Prior to the Cash Collateral Release Date, revolving credit borrowings under the facility bear interest at a rate per annum, at Carrols Restaurant Group’s option, of:
(i) the Alternate Base Rate plus the applicable margin of 0.75% or
(ii) the LIBOR Rate plus the applicable margin of 1.75%
Following the Cash Collateral Release Date, borrowings under the senior credit facility will bear interest at a rate per annum, at Carrols Restaurant Group’s option, of
(i) the Alternate Base Rate plus the applicable margin of 2.50% to 3.25% based on Carrols Restaurant Group’s Adjusted Leverage Ratio, or
(ii) the LIBOR Rate plus the applicable margin of 3.50% to 4.25% based on Carrols Restaurant Group’s Adjusted Leverage Ratio.
Carrols Restaurant Group’s obligations under the senior credit facility are guaranteed by its material subsidiaries and are secured by first priority liens on substantially all of the assets of Carrols Restaurant Group and its material subsidiaries, including a pledge of all of the capital stock and equity interests of the material subsidiaries.
Under the senior credit facility, Carrols Restaurant Group will be required to make mandatory prepayments of borrowings in the event of dispositions of assets, debt issuances and insurance and condemnation proceeds (all subject to certain exceptions).
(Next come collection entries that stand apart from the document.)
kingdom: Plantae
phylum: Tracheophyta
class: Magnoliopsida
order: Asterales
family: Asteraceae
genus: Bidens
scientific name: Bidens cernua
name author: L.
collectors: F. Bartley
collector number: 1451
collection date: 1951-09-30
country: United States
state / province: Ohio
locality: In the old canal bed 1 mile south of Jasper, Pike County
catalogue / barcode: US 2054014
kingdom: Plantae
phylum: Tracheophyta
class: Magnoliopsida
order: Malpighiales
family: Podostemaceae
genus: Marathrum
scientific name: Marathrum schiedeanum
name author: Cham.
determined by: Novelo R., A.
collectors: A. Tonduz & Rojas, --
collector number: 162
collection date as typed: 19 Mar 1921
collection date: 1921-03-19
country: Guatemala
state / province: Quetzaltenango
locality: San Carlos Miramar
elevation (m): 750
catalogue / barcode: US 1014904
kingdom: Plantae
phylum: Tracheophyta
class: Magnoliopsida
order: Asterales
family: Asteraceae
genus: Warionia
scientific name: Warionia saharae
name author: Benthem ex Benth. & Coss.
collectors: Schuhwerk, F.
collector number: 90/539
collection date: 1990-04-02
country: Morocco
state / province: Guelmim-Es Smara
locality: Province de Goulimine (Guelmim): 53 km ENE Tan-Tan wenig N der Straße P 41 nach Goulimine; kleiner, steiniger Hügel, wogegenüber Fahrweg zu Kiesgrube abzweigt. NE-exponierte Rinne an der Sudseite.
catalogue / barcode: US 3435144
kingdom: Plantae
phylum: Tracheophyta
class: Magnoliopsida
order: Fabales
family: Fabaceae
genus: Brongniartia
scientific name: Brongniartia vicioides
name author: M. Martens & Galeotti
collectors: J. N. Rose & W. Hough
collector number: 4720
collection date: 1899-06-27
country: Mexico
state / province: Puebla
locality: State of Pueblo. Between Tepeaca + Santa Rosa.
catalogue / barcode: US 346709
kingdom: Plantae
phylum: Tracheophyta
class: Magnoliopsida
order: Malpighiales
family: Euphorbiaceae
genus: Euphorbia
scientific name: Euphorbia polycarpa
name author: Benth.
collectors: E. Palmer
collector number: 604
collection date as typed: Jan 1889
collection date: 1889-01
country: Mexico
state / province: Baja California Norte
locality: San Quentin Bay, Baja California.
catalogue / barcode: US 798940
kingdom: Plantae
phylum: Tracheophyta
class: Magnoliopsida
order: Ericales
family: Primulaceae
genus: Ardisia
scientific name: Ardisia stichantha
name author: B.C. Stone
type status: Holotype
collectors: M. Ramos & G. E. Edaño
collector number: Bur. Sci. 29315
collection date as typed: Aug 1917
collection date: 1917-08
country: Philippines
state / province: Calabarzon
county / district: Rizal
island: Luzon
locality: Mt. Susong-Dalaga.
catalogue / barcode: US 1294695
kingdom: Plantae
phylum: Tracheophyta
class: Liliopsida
The senior credit facility contains certain covenants, including, without limitation, those limiting Carrols Restaurant Group’s and its material subsidiaries' ability to, among other things, incur indebtedness, incur liens, sell or acquire assets or businesses, change the character of its business in all material respects, engage in transactions with related parties, make certain investments, make certain restricted payments or pay dividends. In addition, the senior credit facility requires Carrols Restaurant Group to meet certain financial ratios, including Fixed Charge Coverage Ratio and Adjusted Leverage Ratio (all as defined under the senior credit facility), however the Company is not required to be in compliance with such ratios so long as the senior credit facility is cash collateralized.
The senior credit facility contains customary default provisions, including that the lenders may terminate their obligation to advance and may declare the unpaid balance of borrowings, or any part thereof, immediately due and payable upon the occurrence and during the continuance of customary defaults which include, without limitation, payment default, covenant defaults, bankruptcy type defaults, cross-defaults on other indebtedness, judgments or upon the occurrence of a change of control.
After reserving $4.8 million for letters of credit issued under the facility for workers’ compensation and other insurance policies, $15.2 million was available for borrowing under the revolving credit facility at July 1, 2012.
Prior Carrols LLC Senior Credit Facility. On August 5, 2011 Carrols LLC entered into a senior secured credit facility, which provided for $65.0 million aggregate term loan borrowings and a revolving credit facility which provided for aggregate borrowings of up to $20.0 million (including $10.0 million available for letters of credit) both maturing on August 5, 2016.
The term loan borrowings under the prior Carrols LLC senior secured credit facility were payable in consecutive quarterly principal payments of $1.625 million. This credit facility was paid off in connection with the issuance of the Notes in 2012.